Secondly, the band offsets some of the gruesomeness of the imagery by couching the lyrics in a pretty but sad and plaintive piano melody. Rather than putting the listener on the defensive, this strategy makes the listener even MORE receptive to the subject matter at hand. However, despite the alluring effect, the music remains consistent with the tragic theme of the lyrics.
"Torture Me" is a thought-provoking and imaginative approach to a moral issue that's difficult to broach in the context of popular song. And, while Captain Sensible's moral message may be exactly the same as Morrissey's, his M.O. is completely different. Admittedly, like "Meat is Murder," "Torture Me" has probably never won any converts. However, which song do you think is more LIKELY to give the neutral listener pause? Which song do you think the neutral listener would rather hear if he's already decided on the moral issues? Which one feels more like "preaching to the choir"?
As I said earlier, I have no doubt that Morrissey is quite sincere in his unwavering support of animal rights. Perhaps he would argue that venting his moral outrage on behalf of his fans was the whole point of "Meat is Murder." Fair enough. However, if an artist isn't going to appeal to anyone outside his faithful flock, then he's verging on the artistically insular.

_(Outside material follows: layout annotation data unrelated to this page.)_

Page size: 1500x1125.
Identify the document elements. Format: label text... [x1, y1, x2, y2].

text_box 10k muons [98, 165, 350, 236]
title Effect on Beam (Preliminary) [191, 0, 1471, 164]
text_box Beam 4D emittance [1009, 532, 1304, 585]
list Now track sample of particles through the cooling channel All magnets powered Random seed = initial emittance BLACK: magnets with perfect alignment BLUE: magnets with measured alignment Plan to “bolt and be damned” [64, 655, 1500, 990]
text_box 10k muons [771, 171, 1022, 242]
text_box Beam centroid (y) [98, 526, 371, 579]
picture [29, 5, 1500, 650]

Besides, where is it written that the goal of a songwriter is to "make people think like me"? That's an arrogant goal and possibly the height of folly. Don't fall into the trap of trying to overreach the limitations of a pop song just because of your moral certitude or blinding ambition to bring enlightenment to the masses. Recognize the strengths and weaknesses of your genre and make them work for you.
If you want to make people think, don't tell them what to think or how to think. Try showing them things from a different perspective and let them think for themselves. If your point of view is worthwhile, you'll gain far more converts and fans by stimulating their minds than you will by admonishing their actions.
Give people food for thought, but don't jam it down their throats. Even if it's meatless food for thought.